Quem patronum rogatus?

Cum vix justus sit securus...


ouviram-se longos suspiros, como de torturas e angústias concentradas, que se libertassem. Tão doloroso, que a todos emudeceu. Houve uma consulta de olhares. Sim, era do morto, era do coração do suicida que partira aquilo? Então ninguém perguntou o que fazer; em confusão e atropelo, ansiedade e pavor, precipitamo-nos para fora do mosteiro.

       

   FORA, o espetáculo era além do que poderia alcançar a humana inteligência.
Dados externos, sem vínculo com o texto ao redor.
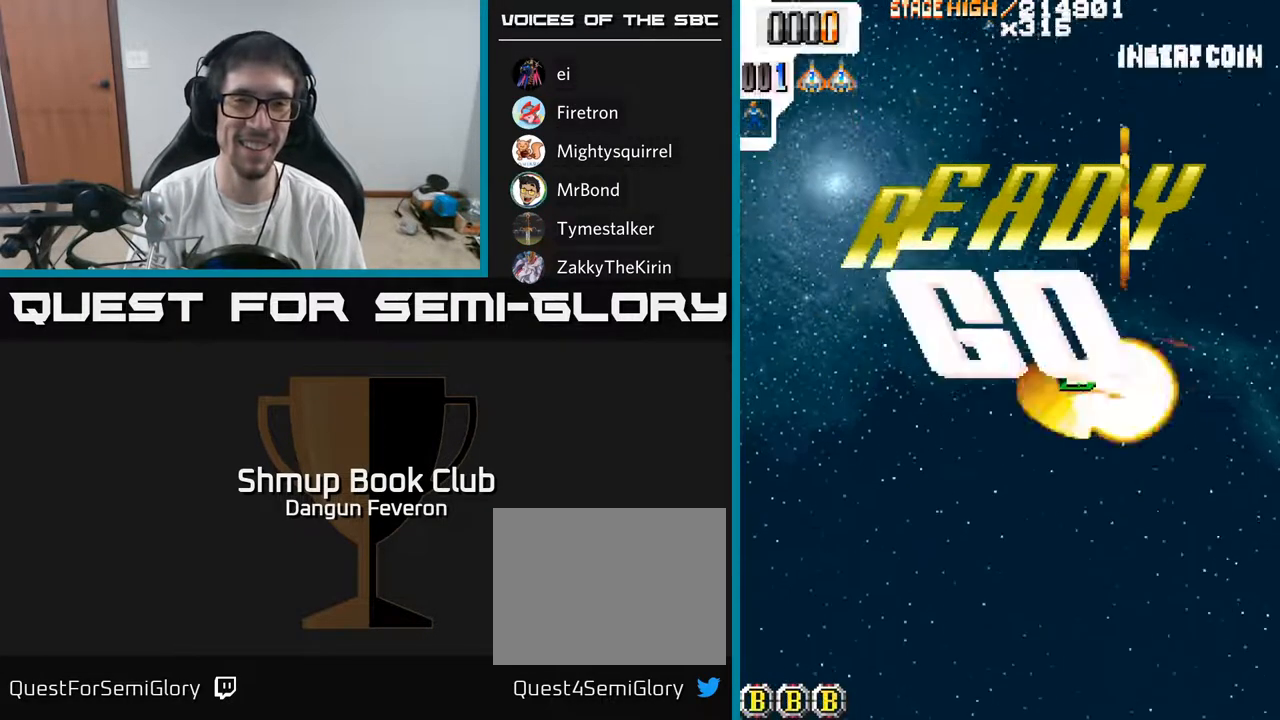
{"buttons": ["R2"], "left_stick": "center", "right_stick": "center", "events": [[67, "DPAD_LEFT", "down"], [150, "DPAD_UP", "up"], [233, "DPAD_LEFT", "up"]]}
Dir-se-ia que a Natureza havia enlouquecido, tal a fúria e a desordem e a raiva com que os elementos se despedaçavam. O Sol, a fonte da vida, apagara-se no firmamento; tudo trevas amortalhando o universo. E enquanto animais e coisas eram arrebatados indistintamente, só o homem era poupado.

     Por que a singular exceção? Que destino trágico estaria reservado ao "rei da Criação"?

      Não tardou que também os homens fossem arrebatados na voragem destruidora. "Eis, intui," eis que tudo se torna claro. Cumprem-se as palavras, é a realização do Apocalipse! Chegado o princípio das dores, que meu coração pressentia. Àquele que tem ser-lhe-á dado e àquele que não tem, o pouco que tiver, ser-lhe-á tirado. É a lei da divina justiça, que julgará vivos e mortos."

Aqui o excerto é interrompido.